The time is approaching eleven o’clock. She has another few minutes, she reckons, to snoop about, before heading back to the village for her lunch with Shaun. She circles the house, heading through the pretty wrought-iron gate with the arched top that leads to the back garden and the swimming pool. She peers through windows. She goes into a greenhouse and lifts up featherlight plant pots, watches spiders scuttling into corners. There’s a small rusty trowel on the wooden bench and she slips it into the outside pocket of her rucksack. She has had an idea.
The arrow on the piece of cardboard nailed to the fence points down and slightly to the left. She has no idea if ‘Dig Here’ is a precise instruction, or a general suggestion, but she starts digging as close to the tip of the arrow as she can. She has butterflies as she digs; her blood is filled with the adrenaline of dread.

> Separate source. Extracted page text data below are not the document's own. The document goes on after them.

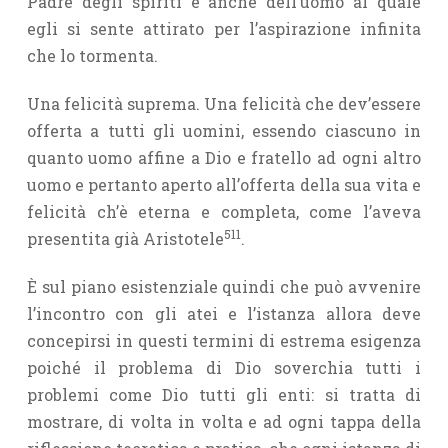
Padre degli spiriti e anche dell’uomo al quale
egli si sente attirato per l’aspirazione infinita
che lo tormenta.
Una felicità suprema. Una felicità che dev’essere
offerta a tutti gli uomini, essendo ciascuno in
quanto uomo affine a Dio e fratello ad ogni altro
uomo e pertanto aperto all’offerta della sua vita e
felicità ch’è eterna e completa, come l’aveva
511
presentita già Aristotele
.
È sul piano esistenziale quindi che può avvenire
l’incontro con gli atei e l’istanza allora deve
concepirsi in questi termini di estrema esigenza
poiché il problema di Dio soverchia tutti i
problemi come Dio tutti gli enti: si tratta di
mostrare, di volta in volta e ad ogni tappa della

Fourteen months ago two teenagers went missing somewhere between Dark Place and the village, possibly somewhere in these woods. The sign that appeared so innocuous two days ago, the sign she’d thought a leftover part of a team-building exercise or a treasure trail, the sign that she still feels so strongly she has seen somewhere else, at some other juncture of her life, now carries a shadow of potential horror. Might it be a shred of torn clothing? A tiny shard of bone? A hank of hair tied in faded satin ribbon? She holds her breath as the trowel goes deeper and deeper into the summer-dry earth. Every time it hits a stone she inhales again.
Nine minutes later the tip of her trowel dislodges something small and hard. A dark cube. She pulls it out of the ground with her fingertips and dusts it down. There’s a gold logo stamped on to it, impossible to ascertain what it is exactly, and as her fingers feel around it she realises that it is a ring box.
She pulls it apart with her thumbs.
Inside is a perfect, gleaming, golden engagement ring.